Task goal: Set the entries below down again, please. Match them exactly.

Start of Source data

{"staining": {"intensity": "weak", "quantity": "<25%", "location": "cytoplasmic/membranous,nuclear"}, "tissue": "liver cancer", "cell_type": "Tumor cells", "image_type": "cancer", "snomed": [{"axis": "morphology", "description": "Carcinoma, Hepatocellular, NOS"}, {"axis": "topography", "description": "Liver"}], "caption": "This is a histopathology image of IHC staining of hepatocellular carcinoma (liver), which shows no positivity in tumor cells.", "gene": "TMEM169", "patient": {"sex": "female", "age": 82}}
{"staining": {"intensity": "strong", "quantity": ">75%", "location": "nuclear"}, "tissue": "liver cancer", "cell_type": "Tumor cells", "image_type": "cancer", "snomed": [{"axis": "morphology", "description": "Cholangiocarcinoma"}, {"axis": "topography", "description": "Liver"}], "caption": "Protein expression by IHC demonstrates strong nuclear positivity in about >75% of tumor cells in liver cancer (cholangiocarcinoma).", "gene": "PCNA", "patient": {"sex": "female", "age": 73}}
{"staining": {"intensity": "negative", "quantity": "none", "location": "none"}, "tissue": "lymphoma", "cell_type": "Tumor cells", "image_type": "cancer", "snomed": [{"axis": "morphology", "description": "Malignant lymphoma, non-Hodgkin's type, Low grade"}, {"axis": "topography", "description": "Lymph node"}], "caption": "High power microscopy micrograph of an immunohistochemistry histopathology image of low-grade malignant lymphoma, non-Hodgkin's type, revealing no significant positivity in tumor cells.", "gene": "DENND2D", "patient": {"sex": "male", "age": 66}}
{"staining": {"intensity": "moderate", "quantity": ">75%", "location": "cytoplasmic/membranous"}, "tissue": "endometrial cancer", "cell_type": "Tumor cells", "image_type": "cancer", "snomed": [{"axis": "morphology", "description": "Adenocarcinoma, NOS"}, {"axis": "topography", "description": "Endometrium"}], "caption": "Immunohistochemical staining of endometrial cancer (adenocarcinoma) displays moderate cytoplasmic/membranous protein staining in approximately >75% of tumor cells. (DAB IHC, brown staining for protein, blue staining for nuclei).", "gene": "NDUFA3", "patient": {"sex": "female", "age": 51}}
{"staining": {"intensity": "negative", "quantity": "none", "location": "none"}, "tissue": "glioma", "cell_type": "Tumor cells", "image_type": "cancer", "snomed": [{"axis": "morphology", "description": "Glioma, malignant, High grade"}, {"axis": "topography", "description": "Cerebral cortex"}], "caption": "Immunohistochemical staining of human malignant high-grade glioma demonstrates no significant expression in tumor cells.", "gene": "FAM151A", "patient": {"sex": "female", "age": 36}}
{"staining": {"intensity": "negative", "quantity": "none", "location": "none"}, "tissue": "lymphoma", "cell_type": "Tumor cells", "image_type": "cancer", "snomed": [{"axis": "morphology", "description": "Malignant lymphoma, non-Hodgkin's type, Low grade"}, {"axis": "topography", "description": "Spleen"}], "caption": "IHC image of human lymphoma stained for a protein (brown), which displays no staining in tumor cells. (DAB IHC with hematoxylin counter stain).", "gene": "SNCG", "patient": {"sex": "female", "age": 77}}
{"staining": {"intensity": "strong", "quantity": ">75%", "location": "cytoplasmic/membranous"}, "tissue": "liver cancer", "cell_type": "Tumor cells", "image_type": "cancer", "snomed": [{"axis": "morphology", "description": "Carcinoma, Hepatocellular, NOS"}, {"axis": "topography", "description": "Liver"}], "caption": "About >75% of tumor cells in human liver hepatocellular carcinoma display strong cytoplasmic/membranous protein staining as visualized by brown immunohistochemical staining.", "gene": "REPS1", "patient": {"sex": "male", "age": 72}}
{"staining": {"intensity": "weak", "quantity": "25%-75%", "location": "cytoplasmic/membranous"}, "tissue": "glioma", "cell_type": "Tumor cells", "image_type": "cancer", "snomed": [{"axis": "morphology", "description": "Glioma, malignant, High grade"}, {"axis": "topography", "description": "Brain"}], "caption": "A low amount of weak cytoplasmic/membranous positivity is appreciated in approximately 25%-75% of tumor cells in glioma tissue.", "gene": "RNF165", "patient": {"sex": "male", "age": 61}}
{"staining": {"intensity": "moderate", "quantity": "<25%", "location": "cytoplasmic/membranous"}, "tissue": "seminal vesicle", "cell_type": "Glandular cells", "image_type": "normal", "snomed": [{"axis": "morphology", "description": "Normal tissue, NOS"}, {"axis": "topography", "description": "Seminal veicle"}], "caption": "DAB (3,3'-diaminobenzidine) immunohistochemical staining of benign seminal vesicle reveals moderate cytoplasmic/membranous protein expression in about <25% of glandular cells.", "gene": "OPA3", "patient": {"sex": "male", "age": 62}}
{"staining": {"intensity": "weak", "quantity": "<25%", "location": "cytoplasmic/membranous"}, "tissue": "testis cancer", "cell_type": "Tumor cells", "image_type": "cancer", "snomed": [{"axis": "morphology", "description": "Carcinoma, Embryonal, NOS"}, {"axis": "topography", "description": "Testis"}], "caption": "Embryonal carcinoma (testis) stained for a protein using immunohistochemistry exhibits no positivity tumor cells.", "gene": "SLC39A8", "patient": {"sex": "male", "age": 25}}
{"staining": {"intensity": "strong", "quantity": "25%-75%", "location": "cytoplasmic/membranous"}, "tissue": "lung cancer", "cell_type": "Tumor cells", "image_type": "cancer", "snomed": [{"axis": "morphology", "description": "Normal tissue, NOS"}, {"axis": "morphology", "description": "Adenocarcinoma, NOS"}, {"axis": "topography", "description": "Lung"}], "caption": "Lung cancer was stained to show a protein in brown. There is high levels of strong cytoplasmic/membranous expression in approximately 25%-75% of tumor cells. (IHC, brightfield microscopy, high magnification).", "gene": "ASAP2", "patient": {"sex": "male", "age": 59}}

End of Source data

Solution:
{"staining": {"intensity": "weak", "quantity": "<25%", "location": "cytoplasmic/membranous,nuclear"}, "tissue": "liver cancer", "cell_type": "Tumor cells", "image_type": "cancer", "snomed": [{"axis": "morphology", "description": "Carcinoma, Hepatocellular, NOS"}, {"axis": "topography", "description": "Liver"}], "caption": "This is a histopathology image of IHC staining of hepatocellular carcinoma (liver), which shows no positivity in tumor cells.", "gene": "TMEM169", "patient": {"sex": "female", "age": 82}}
{"staining": {"intensity": "strong", "quantity": ">75%", "location": "nuclear"}, "tissue": "liver cancer", "cell_type": "Tumor cells", "image_type": "cancer", "snomed": [{"axis": "morphology", "description": "Cholangiocarcinoma"}, {"axis": "topography", "description": "Liver"}], "caption": "Protein expression by IHC demonstrates strong nuclear positivity in about >75% of tumor cells in liver cancer (cholangiocarcinoma).", "gene": "PCNA", "patient": {"sex": "female", "age": 73}}
{"staining": {"intensity": "negative", "quantity": "none", "location": "none"}, "tissue": "lymphoma", "cell_type": "Tumor cells", "image_type": "cancer", "snomed": [{"axis": "morphology", "description": "Malignant lymphoma, non-Hodgkin's type, Low grade"}, {"axis": "topography", "description": "Lymph node"}], "caption": "High power microscopy micrograph of an immunohistochemistry histopathology image of low-grade malignant lymphoma, non-Hodgkin's type, revealing no significant positivity in tumor cells.", "gene": "DENND2D", "patient": {"sex": "male", "age": 66}}
{"staining": {"intensity": "moderate", "quantity": ">75%", "location": "cytoplasmic/membranous"}, "tissue": "endometrial cancer", "cell_type": "Tumor cells", "image_type": "cancer", "snomed": [{"axis": "morphology", "description": "Adenocarcinoma, NOS"}, {"axis": "topography", "description": "Endometrium"}], "caption": "Immunohistochemical staining of endometrial cancer (adenocarcinoma) displays moderate cytoplasmic/membranous protein staining in approximately >75% of tumor cells. (DAB IHC, brown staining for protein, blue staining for nuclei).", "gene": "NDUFA3", "patient": {"sex": "female", "age": 51}}
{"staining": {"intensity": "negative", "quantity": "none", "location": "none"}, "tissue": "glioma", "cell_type": "Tumor cells", "image_type": "cancer", "snomed": [{"axis": "morphology", "description": "Glioma, malignant, High grade"}, {"axis": "topography", "description": "Cerebral cortex"}], "caption": "Immunohistochemical staining of human malignant high-grade glioma demonstrates no significant expression in tumor cells.", "gene": "FAM151A", "patient": {"sex": "female", "age": 36}}
{"staining": {"intensity": "negative", "quantity": "none", "location": "none"}, "tissue": "lymphoma", "cell_type": "Tumor cells", "image_type": "cancer", "snomed": [{"axis": "morphology", "description": "Malignant lymphoma, non-Hodgkin's type, Low grade"}, {"axis": "topography", "description": "Spleen"}], "caption": "IHC image of human lymphoma stained for a protein (brown), which displays no staining in tumor cells. (DAB IHC with hematoxylin counter stain).", "gene": "SNCG", "patient": {"sex": "female", "age": 77}}
{"staining": {"intensity": "strong", "quantity": ">75%", "location": "cytoplasmic/membranous"}, "tissue": "liver cancer", "cell_type": "Tumor cells", "image_type": "cancer", "snomed": [{"axis": "morphology", "description": "Carcinoma, Hepatocellular, NOS"}, {"axis": "topography", "description": "Liver"}], "caption": "About >75% of tumor cells in human liver hepatocellular carcinoma display strong cytoplasmic/membranous protein staining as visualized by brown immunohistochemical staining.", "gene": "REPS1", "patient": {"sex": "male", "age": 72}}
{"staining": {"intensity": "weak", "quantity": "25%-75%", "location": "cytoplasmic/membranous"}, "tissue": "glioma", "cell_type": "Tumor cells", "image_type": "cancer", "snomed": [{"axis": "morphology", "description": "Glioma, malignant, High grade"}, {"axis": "topography", "description": "Brain"}], "caption": "A low amount of weak cytoplasmic/membranous positivity is appreciated in approximately 25%-75% of tumor cells in glioma tissue.", "gene": "RNF165", "patient": {"sex": "male", "age": 61}}
{"staining": {"intensity": "moderate", "quantity": "<25%", "location": "cytoplasmic/membranous"}, "tissue": "seminal vesicle", "cell_type": "Glandular cells", "image_type": "normal", "snomed": [{"axis": "morphology", "description": "Normal tissue, NOS"}, {"axis": "topography", "description": "Seminal veicle"}], "caption": "DAB (3,3'-diaminobenzidine) immunohistochemical staining of benign seminal vesicle reveals moderate cytoplasmic/membranous protein expression in about <25% of glandular cells.", "gene": "OPA3", "patient": {"sex": "male", "age": 62}}
{"staining": {"intensity": "weak", "quantity": "<25%", "location": "cytoplasmic/membranous"}, "tissue": "testis cancer", "cell_type": "Tumor cells", "image_type": "cancer", "snomed": [{"axis": "morphology", "description": "Carcinoma, Embryonal, NOS"}, {"axis": "topography", "description": "Testis"}], "caption": "Embryonal carcinoma (testis) stained for a protein using immunohistochemistry exhibits no positivity tumor cells.", "gene": "SLC39A8", "patient": {"sex": "male", "age": 25}}
{"staining": {"intensity": "strong", "quantity": "25%-75%", "location": "cytoplasmic/membranous"}, "tissue": "lung cancer", "cell_type": "Tumor cells", "image_type": "cancer", "snomed": [{"axis": "morphology", "description": "Normal tissue, NOS"}, {"axis": "morphology", "description": "Adenocarcinoma, NOS"}, {"axis": "topography", "description": "Lung"}], "caption": "Lung cancer was stained to show a protein in brown. There is high levels of strong cytoplasmic/membranous expression in approximately 25%-75% of tumor cells. (IHC, brightfield microscopy, high magnification).", "gene": "ASAP2", "patient": {"sex": "male", "age": 59}}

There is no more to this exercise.